A marketing program is still built on the ads themselves, though, and they cost money. Kindt spends 10% to 12% of his yearly budget on advertising, including yellow pages (a must-have in the demand service world, according to him), direct mail, radio spots, and even broadcast TV. If that sounds aggressive, it's because it is, and he says any company in a growth mode has to be willing to make the investment. But it's possible to get more for your advertising dollar if you know what you're doing.
Kindt advises starting small. If you don't have many trucks, you won't be able to efficiently serve a wide area anyway, so you have to use a targeted approach. The yellow pages and direct mail are the obvious first steps, but then he suggests jumping to TV. In particular, cable TV will allow you to place ads that reach specific segments of the viewing public (Kindt has six to choose from in the Camp Hill area alone). Where you go from there is up to you. “Hopefully your efficiency will get good enough to continue building your work radius,” he says. “Then you can think about turning off the cable TV and switching to radio and possibly broadcast TV.”

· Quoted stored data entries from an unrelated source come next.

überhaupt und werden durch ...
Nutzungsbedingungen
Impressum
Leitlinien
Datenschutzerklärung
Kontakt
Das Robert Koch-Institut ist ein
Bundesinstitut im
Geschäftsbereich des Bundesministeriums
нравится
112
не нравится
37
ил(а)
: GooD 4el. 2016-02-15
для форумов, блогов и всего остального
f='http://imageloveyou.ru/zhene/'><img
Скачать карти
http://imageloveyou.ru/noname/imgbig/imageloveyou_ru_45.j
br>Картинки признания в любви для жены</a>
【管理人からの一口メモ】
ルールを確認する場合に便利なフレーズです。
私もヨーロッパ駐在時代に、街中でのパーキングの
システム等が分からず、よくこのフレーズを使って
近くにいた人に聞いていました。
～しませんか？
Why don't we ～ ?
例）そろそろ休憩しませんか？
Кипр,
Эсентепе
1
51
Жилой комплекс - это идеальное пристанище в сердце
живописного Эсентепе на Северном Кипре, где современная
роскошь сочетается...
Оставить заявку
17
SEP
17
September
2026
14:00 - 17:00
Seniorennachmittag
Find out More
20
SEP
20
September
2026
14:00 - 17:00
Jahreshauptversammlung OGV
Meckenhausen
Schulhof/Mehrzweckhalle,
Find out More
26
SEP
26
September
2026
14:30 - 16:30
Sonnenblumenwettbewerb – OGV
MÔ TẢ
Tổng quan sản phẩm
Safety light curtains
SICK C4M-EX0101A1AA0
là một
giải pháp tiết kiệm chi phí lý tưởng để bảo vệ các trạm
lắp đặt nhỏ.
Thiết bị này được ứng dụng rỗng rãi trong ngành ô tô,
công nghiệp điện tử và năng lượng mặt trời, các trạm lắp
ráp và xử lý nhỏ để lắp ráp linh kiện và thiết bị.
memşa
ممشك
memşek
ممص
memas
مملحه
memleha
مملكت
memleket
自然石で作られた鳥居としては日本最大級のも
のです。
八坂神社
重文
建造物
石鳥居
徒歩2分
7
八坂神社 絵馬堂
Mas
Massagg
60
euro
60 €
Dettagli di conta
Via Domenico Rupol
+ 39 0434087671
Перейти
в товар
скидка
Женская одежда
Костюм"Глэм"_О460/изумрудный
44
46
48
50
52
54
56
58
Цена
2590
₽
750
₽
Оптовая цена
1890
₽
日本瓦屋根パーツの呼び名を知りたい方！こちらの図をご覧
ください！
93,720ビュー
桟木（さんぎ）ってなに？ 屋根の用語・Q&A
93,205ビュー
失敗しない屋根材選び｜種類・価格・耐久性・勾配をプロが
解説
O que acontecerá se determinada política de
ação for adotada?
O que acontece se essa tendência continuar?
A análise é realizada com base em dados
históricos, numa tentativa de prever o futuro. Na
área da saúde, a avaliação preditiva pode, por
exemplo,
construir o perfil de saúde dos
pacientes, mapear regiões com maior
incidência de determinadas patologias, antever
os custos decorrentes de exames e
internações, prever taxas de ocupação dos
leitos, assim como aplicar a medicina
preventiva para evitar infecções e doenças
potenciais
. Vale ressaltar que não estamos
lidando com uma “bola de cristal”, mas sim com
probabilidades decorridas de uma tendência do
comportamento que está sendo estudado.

Regardless of how big you want to get, though, you can't ever let up. Even if you've captured as much of the market as you can handle and you have no plans of expanding, you run the risk of falling out of the public's mind and losing momentum by pulling TV and radio spots altogether. “You might be able stop for a little while, but if you let it slow down too much, it's going to take a major push to get it going again,” Kindt says. “It takes a lot less to keep the ball rolling than to get it started.”
Most importantly, remember that the message in your ads — whether they're print, radio, or TV — is your chance to sell the customer on what you have to offer. Big companies can use oddball campaigns that say nothing about their products, but their brands are already so recognizable they don't have to worry about reinforcing them. For a specialized product like electrical service, on the other hand, Kindt says the message has to be simple. “Your advertising must represent you,” he says. “An element of intrigue is fine, but you need to get the message out there in as straight-forward of a manner as possible or it's a waste.”
The Brand You 50, by Tom Peters — “It explains that the more clearly you define your brand from the beginning, the more mileage you'll get from every advertising dollar you spend.”
Guerilla Creativity, by Jay Conrad Levinson — “I'd never heard of a ‘meme’ before, but this book discusses these ‘mind viruses’ and how to create and use them in your advertising.”
What Clients Love, by Harry Beckwith — “The question he asks that sticks with me the most is ‘If we're competing against us, where would we attack us?’”
Positioning, by Al Ries and Jack Trout — “This book is simply a must-read if you want to be heard in the overcrowded marketplace.”
Rapid Response Advertising, by Geoff Ayling — “He discusses the distinction between a ‘jingle’ and a ‘melodic mnemonic.’ Without it, the jingle becomes music for music's sake.”